The putative LuxI and LuxR homologs found in NBM11 were 42 000 nt apart, suggesting they may not be working in tandem. The putative luxI in NBM11 (A2NstyV1_00719) were flanked by several genes encoding for conjugal transfer proteins, which are essential for passing on useful traits between microorganisms. No luxR gene was observed in vicinity to the NBM11 luxI, but a HTH-type domain transcriptional regulator, MarR, was found upstream. As for the NBM11 putative luxR (A2NstyV1_00759), a set of precursors of HSL synthesis such as long chain fatty acid-CoA ligase and a few different acyl-CoA substrates, were found upstream, in a R⃖I⃖ topology. Downstream were proteins involved in conjugation, suggesting NBM11 lux genes were located on a conjugal plasmid, similar to traI/traR in A. tumefaciens (87).

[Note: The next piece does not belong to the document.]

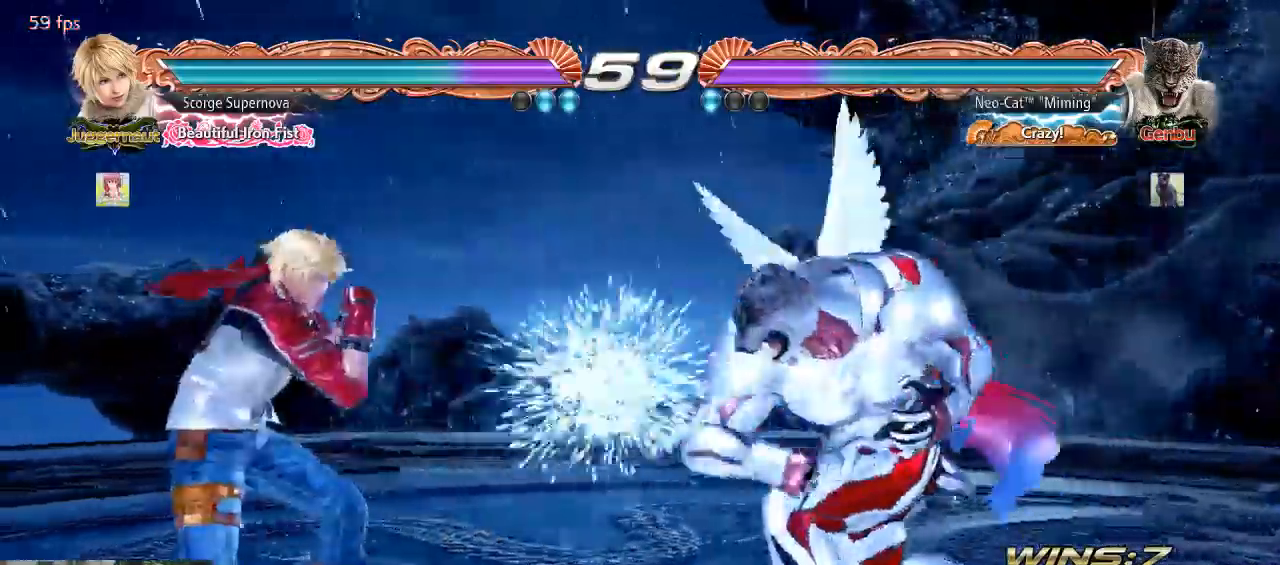
{"buttons": [], "left_stick": "right", "events": [[200, "left_stick", "right"], [300, "left_stick", "center"], [367, "left_stick", "right"]]}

In NBWT11, two LuxR homologs (A2MmarV1_04386 and A2MmarV1_04387) were found on the antisense strand in R⃖R⃖ topology. There was no LuxI homolog but an acetyl-CoA synthetase and a spectinomycin and tetracycline transporter were located downstream of the double LuxR homologs. This multiantibiotic efflux pump can confer antimicrobial resistance, enhancing the bacteria competitive advantage (88). However, further experimental work is required to determine if these genes were actively regulated by the adjacent luxI/luxR genes.